Records shown |

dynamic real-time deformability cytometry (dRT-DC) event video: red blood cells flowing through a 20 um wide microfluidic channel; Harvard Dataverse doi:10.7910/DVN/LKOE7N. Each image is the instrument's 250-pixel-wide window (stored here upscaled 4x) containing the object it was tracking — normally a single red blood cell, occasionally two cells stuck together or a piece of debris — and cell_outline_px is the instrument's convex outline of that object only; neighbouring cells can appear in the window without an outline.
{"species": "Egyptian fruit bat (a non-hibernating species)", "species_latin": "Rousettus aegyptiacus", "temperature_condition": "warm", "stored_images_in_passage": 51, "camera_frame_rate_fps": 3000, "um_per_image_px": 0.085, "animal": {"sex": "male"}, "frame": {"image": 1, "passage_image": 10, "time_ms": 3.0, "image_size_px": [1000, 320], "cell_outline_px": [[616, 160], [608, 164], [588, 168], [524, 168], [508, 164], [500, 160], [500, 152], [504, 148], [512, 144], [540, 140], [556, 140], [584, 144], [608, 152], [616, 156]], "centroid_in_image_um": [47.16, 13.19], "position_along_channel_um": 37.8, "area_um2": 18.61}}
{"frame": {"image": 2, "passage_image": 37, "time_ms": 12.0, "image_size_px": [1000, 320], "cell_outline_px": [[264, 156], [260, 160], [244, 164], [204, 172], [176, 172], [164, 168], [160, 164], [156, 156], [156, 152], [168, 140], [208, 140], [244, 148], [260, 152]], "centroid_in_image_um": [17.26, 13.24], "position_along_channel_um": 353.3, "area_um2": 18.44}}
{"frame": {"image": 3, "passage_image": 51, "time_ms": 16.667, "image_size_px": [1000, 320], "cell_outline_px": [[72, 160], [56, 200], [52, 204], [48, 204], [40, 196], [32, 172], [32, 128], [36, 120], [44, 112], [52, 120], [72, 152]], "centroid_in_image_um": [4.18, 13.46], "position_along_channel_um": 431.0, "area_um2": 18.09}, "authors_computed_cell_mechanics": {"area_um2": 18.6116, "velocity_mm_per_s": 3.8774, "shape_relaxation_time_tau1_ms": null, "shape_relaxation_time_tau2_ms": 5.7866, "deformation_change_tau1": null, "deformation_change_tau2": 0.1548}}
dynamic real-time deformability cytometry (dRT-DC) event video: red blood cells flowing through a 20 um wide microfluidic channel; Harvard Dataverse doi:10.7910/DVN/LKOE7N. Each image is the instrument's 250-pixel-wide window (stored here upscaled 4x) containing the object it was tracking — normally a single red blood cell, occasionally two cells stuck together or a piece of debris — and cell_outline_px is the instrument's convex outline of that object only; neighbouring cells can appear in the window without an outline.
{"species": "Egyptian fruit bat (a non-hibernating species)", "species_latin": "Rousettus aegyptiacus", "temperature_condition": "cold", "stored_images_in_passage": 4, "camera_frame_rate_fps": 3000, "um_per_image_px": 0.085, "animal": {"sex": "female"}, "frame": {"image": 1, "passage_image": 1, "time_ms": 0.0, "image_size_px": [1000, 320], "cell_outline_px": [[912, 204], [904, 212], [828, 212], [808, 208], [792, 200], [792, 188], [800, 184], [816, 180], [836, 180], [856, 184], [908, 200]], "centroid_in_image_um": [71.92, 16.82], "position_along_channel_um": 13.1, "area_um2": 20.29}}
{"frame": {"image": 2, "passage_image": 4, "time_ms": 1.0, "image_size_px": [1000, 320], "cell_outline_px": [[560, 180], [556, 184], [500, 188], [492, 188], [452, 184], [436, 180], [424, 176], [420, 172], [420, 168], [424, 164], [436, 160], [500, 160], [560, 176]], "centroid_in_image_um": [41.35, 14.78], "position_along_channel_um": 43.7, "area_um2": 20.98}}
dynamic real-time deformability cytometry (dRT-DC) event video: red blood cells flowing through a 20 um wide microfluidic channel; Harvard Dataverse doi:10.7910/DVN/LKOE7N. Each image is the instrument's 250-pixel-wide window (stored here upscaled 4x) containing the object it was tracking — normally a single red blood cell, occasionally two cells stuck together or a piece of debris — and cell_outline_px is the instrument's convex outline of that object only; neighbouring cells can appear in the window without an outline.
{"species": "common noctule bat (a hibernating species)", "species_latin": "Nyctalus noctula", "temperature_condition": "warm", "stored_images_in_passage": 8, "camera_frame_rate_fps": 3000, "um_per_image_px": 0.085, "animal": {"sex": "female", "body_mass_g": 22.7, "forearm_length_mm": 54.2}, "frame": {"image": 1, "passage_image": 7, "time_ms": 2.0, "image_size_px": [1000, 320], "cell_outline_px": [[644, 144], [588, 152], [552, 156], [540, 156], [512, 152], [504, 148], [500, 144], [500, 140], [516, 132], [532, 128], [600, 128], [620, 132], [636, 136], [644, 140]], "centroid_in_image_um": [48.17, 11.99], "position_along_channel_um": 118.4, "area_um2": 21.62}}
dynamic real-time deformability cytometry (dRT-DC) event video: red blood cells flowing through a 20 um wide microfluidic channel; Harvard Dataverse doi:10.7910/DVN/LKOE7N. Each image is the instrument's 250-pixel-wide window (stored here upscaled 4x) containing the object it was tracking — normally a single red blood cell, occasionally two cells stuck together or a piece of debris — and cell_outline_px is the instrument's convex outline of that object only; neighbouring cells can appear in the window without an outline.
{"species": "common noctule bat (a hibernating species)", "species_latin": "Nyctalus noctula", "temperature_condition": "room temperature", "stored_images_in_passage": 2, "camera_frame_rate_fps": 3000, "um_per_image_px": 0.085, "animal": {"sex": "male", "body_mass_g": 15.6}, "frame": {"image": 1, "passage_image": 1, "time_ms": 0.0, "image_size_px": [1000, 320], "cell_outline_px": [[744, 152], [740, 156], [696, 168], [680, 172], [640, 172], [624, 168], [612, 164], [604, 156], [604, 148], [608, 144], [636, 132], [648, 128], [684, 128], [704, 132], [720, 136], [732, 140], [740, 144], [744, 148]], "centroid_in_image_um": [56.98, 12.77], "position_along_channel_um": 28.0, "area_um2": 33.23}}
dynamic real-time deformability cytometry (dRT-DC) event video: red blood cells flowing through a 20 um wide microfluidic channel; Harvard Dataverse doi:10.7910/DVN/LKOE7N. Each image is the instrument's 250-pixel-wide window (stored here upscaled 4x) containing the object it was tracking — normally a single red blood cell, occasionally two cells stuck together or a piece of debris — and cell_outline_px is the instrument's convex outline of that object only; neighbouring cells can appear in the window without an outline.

Goal | Copy out all the entries shown above, character for character.

Answer to the exercise |
dynamic real-time deformability cytometry (dRT-DC) event video: red blood cells flowing through a 20 um wide microfluidic channel; Harvard Dataverse doi:10.7910/DVN/LKOE7N. Each image is the instrument's 250-pixel-wide window (stored here upscaled 4x) containing the object it was tracking — normally a single red blood cell, occasionally two cells stuck together or a piece of debris — and cell_outline_px is the instrument's convex outline of that object only; neighbouring cells can appear in the window without an outline.
{"species": "Egyptian fruit bat (a non-hibernating species)", "species_latin": "Rousettus aegyptiacus", "temperature_condition": "warm", "stored_images_in_passage": 51, "camera_frame_rate_fps": 3000, "um_per_image_px": 0.085, "animal": {"sex": "male"}, "frame": {"image": 1, "passage_image": 10, "time_ms": 3.0, "image_size_px": [1000, 320], "cell_outline_px": [[616, 160], [608, 164], [588, 168], [524, 168], [508, 164], [500, 160], [500, 152], [504, 148], [512, 144], [540, 140], [556, 140], [584, 144], [608, 152], [616, 156]], "centroid_in_image_um": [47.16, 13.19], "position_along_channel_um": 37.8, "area_um2": 18.61}}
{"frame": {"image": 2, "passage_image": 37, "time_ms": 12.0, "image_size_px": [1000, 320], "cell_outline_px": [[264, 156], [260, 160], [244, 164], [204, 172], [176, 172], [164, 168], [160, 164], [156, 156], [156, 152], [168, 140], [208, 140], [244, 148], [260, 152]], "centroid_in_image_um": [17.26, 13.24], "position_along_channel_um": 353.3, "area_um2": 18.44}}
{"frame": {"image": 3, "passage_image": 51, "time_ms": 16.667, "image_size_px": [1000, 320], "cell_outline_px": [[72, 160], [56, 200], [52, 204], [48, 204], [40, 196], [32, 172], [32, 128], [36, 120], [44, 112], [52, 120], [72, 152]], "centroid_in_image_um": [4.18, 13.46], "position_along_channel_um": 431.0, "area_um2": 18.09}, "authors_computed_cell_mechanics": {"area_um2": 18.6116, "velocity_mm_per_s": 3.8774, "shape_relaxation_time_tau1_ms": null, "shape_relaxation_time_tau2_ms": 5.7866, "deformation_change_tau1": null, "deformation_change_tau2": 0.1548}}
dynamic real-time deformability cytometry (dRT-DC) event video: red blood cells flowing through a 20 um wide microfluidic channel; Harvard Dataverse doi:10.7910/DVN/LKOE7N. Each image is the instrument's 250-pixel-wide window (stored here upscaled 4x) containing the object it was tracking — normally a single red blood cell, occasionally two cells stuck together or a piece of debris — and cell_outline_px is the instrument's convex outline of that object only; neighbouring cells can appear in the window without an outline.
{"species": "Egyptian fruit bat (a non-hibernating species)", "species_latin": "Rousettus aegyptiacus", "temperature_condition": "cold", "stored_images_in_passage": 4, "camera_frame_rate_fps": 3000, "um_per_image_px": 0.085, "animal": {"sex": "female"}, "frame": {"image": 1, "passage_image": 1, "time_ms": 0.0, "image_size_px": [1000, 320], "cell_outline_px": [[912, 204], [904, 212], [828, 212], [808, 208], [792, 200], [792, 188], [800, 184], [816, 180], [836, 180], [856, 184], [908, 200]], "centroid_in_image_um": [71.92, 16.82], "position_along_channel_um": 13.1, "area_um2": 20.29}}
{"frame": {"image": 2, "passage_image": 4, "time_ms": 1.0, "image_size_px": [1000, 320], "cell_outline_px": [[560, 180], [556, 184], [500, 188], [492, 188], [452, 184], [436, 180], [424, 176], [420, 172], [420, 168], [424, 164], [436, 160], [500, 160], [560, 176]], "centroid_in_image_um": [41.35, 14.78], "position_along_channel_um": 43.7, "area_um2": 20.98}}
dynamic real-time deformability cytometry (dRT-DC) event video: red blood cells flowing through a 20 um wide microfluidic channel; Harvard Dataverse doi:10.7910/DVN/LKOE7N. Each image is the instrument's 250-pixel-wide window (stored here upscaled 4x) containing the object it was tracking — normally a single red blood cell, occasionally two cells stuck together or a piece of debris — and cell_outline_px is the instrument's convex outline of that object only; neighbouring cells can appear in the window without an outline.
{"species": "common noctule bat (a hibernating species)", "species_latin": "Nyctalus noctula", "temperature_condition": "warm", "stored_images_in_passage": 8, "camera_frame_rate_fps": 3000, "um_per_image_px": 0.085, "animal": {"sex": "female", "body_mass_g": 22.7, "forearm_length_mm": 54.2}, "frame": {"image": 1, "passage_image": 7, "time_ms": 2.0, "image_size_px": [1000, 320], "cell_outline_px": [[644, 144], [588, 152], [552, 156], [540, 156], [512, 152], [504, 148], [500, 144], [500, 140], [516, 132], [532, 128], [600, 128], [620, 132], [636, 136], [644, 140]], "centroid_in_image_um": [48.17, 11.99], "position_along_channel_um": 118.4, "area_um2": 21.62}}
dynamic real-time deformability cytometry (dRT-DC) event video: red blood cells flowing through a 20 um wide microfluidic channel; Harvard Dataverse doi:10.7910/DVN/LKOE7N. Each image is the instrument's 250-pixel-wide window (stored here upscaled 4x) containing the object it was tracking — normally a single red blood cell, occasionally two cells stuck together or a piece of debris — and cell_outline_px is the instrument's convex outline of that object only; neighbouring cells can appear in the window without an outline.
{"species": "common noctule bat (a hibernating species)", "species_latin": "Nyctalus noctula", "temperature_condition": "room temperature", "stored_images_in_passage": 2, "camera_frame_rate_fps": 3000, "um_per_image_px": 0.085, "animal": {"sex": "male", "body_mass_g": 15.6}, "frame": {"image": 1, "passage_image": 1, "time_ms": 0.0, "image_size_px": [1000, 320], "cell_outline_px": [[744, 152], [740, 156], [696, 168], [680, 172], [640, 172], [624, 168], [612, 164], [604, 156], [604, 148], [608, 144], [636, 132], [648, 128], [684, 128], [704, 132], [720, 136], [732, 140], [740, 144], [744, 148]], "centroid_in_image_um": [56.98, 12.77], "position_along_channel_um": 28.0, "area_um2": 33.23}}
dynamic real-time deformability cytometry (dRT-DC) event video: red blood cells flowing through a 20 um wide microfluidic channel; Harvard Dataverse doi:10.7910/DVN/LKOE7N. Each image is the instrument's 250-pixel-wide window (stored here upscaled 4x) containing the object it was tracking — normally a single red blood cell, occasionally two cells stuck together or a piece of debris — and cell_outline_px is the instrument's convex outline of that object only; neighbouring cells can appear in the window without an outline.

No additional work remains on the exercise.